Issue (i): Whether the broker failed to exercise due skill, care and diligence by allowing self trades and synchronized trades in the client's dealings.
Analysis: Repeated trades between the client and his wife, including trades executed from the same terminal and trades where the broker acted as both broker and counterparty broker, established that the broker did not maintain the vigilance expected of a registered stock broker. Such self trades and synchronized trades were treated as harmful to market integrity and as conduct contrary to the duty to exercise due skill, care and diligence under the applicable code of conduct and regulations.
Conclusion: The charge of violation was proved against the broker.
Issue (ii): Whether the penalty imposed was disproportionate to the violation established.
Analysis: The violation was not viewed as a trivial lapse because the broker failed to detect repeated self trades over a substantial period.
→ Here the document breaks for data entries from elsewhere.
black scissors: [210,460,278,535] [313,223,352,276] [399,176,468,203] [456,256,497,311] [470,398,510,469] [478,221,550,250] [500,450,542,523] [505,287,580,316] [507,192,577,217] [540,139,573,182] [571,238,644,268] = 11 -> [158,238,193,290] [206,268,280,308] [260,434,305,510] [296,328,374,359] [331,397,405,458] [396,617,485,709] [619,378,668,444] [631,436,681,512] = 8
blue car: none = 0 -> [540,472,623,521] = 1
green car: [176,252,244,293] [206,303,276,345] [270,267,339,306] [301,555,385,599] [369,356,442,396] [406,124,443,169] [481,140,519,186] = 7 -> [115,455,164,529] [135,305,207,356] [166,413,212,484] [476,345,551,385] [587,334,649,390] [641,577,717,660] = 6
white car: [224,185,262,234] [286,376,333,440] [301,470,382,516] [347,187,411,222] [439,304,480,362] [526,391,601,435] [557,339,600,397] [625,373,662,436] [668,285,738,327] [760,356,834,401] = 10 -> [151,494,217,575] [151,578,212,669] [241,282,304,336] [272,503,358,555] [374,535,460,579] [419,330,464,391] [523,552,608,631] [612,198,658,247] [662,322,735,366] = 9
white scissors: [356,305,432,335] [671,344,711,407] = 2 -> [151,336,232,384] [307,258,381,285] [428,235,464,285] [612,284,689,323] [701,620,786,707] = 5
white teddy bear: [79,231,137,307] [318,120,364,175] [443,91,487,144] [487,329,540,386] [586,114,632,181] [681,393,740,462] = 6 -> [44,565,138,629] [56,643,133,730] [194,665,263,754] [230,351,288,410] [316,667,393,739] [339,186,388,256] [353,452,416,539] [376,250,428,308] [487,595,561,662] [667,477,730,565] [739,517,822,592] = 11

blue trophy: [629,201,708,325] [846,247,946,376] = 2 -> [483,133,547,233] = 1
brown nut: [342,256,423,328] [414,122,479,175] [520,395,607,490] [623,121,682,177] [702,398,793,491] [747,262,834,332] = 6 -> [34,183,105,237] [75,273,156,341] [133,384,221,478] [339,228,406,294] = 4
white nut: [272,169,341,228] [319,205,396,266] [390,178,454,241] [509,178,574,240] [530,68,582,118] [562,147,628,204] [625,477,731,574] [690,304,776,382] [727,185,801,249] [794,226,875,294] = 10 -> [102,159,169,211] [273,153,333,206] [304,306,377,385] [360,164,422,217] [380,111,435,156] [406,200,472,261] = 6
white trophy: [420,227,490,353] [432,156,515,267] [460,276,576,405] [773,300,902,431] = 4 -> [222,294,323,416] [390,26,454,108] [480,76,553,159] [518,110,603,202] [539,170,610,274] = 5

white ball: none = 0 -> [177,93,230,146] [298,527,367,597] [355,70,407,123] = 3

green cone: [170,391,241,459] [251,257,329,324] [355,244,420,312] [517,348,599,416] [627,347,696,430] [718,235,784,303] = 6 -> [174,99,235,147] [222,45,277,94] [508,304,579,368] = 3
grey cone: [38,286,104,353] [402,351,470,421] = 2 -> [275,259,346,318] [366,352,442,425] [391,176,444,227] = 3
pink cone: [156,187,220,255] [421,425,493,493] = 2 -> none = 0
The penalty was assessed in the context of the statutory maximum and the nature of the breach, and the plea of disproportionality was rejected.
Conclusion: The penalty was held to be proportionate and justified.
Final Conclusion: The impugned penalty order was sustained and the appeal failed.
Ratio Decidendi: A stock broker is bound to exercise continuous due diligence to prevent self trades and synchronized trades that undermine market integrity, and a penalty within the statutory limits will not be treated as disproportionate merely because the broker's overall turnover is large.